(a) The matrix \(\mathbf{M}\) can be decomposed into two transformations: a stretch and a rotation. The first matrix \(\begin{pmatrix} 14 & 0 \\ 0 & 1 \end{pmatrix}\) represents a stretch parallel to the x-axis with a scale factor of 14. The second matrix \(\begin{pmatrix} \frac{1}{2} & -\frac{1}{2}\sqrt{3} \\ \frac{1}{2}\sqrt{3} & \frac{1}{2} \end{pmatrix}\) represents a rotation by \(\frac{\pi}{3}\) anticlockwise about the origin.
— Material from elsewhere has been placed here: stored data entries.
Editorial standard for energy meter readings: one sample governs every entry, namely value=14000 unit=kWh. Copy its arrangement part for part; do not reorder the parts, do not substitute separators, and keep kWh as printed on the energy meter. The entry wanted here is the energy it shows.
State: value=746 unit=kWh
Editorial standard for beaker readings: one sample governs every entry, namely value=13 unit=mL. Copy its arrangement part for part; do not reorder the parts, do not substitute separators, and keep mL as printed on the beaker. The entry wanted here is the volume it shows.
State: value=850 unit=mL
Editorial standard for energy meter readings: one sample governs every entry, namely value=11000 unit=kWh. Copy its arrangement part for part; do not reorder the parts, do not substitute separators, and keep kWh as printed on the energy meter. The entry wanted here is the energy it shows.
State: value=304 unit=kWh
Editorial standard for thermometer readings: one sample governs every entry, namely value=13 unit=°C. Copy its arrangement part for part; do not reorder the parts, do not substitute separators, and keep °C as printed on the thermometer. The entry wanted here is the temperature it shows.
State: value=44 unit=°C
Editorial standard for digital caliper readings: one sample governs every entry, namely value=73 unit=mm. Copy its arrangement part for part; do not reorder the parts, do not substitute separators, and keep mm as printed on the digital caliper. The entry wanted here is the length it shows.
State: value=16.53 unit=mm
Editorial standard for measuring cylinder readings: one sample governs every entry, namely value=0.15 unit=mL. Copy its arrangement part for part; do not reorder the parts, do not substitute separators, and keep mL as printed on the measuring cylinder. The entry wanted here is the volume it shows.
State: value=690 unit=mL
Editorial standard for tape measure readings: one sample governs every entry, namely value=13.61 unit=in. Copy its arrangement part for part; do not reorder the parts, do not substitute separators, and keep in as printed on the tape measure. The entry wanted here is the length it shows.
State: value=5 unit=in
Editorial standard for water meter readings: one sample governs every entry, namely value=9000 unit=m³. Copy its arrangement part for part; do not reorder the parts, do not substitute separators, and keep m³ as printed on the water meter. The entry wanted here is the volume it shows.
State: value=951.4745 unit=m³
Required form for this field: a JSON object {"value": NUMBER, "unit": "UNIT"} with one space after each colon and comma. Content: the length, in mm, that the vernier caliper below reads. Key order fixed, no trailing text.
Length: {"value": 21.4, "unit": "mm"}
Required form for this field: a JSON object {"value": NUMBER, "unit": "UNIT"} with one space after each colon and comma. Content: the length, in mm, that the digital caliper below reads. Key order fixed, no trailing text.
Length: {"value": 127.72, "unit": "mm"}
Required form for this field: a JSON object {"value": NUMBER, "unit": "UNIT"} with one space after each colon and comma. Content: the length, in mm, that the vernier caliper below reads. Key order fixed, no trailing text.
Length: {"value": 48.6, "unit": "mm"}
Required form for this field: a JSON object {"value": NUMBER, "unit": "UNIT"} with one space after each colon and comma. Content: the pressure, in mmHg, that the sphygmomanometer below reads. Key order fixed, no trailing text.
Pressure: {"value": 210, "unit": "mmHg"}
(b) To find \(\mathbf{M}^{-1}\), we take the inverse of each matrix in the product: \(\begin{pmatrix} 14 & 0 \\ 0 & 1 \end{pmatrix}^{-1} = \begin{pmatrix} \frac{1}{14} & 0 \\ 0 & 1 \end{pmatrix}\) and \(\begin{pmatrix} \frac{1}{2} & -\frac{1}{2}\sqrt{3} \\ \frac{1}{2}\sqrt{3} & \frac{1}{2} \end{pmatrix}^{-1} = \begin{pmatrix} \frac{1}{2} & \frac{1}{2}\sqrt{3} \\ -\frac{1}{2}\sqrt{3} & \frac{1}{2} \end{pmatrix}\).

(c) The invariant lines are found by solving \(\mathbf{M} \begin{pmatrix} x \\ y \end{pmatrix} = \lambda \begin{pmatrix} x \\ y \end{pmatrix}\). Solving gives the equations \(y = 2\sqrt{3}x\) and \(y = \frac{2}{3}\sqrt{3}x\).

(d) The area of triangle \(ABC\) is found using the determinant of \(\mathbf{M}\). Given \(|\mathbf{DEF}| = |\det \mathbf{M}| \times |\mathbf{ABC}|\), we have \(28 = 14 \times |\mathbf{ABC}|\), so \(|\mathbf{ABC}| = 2\) cm².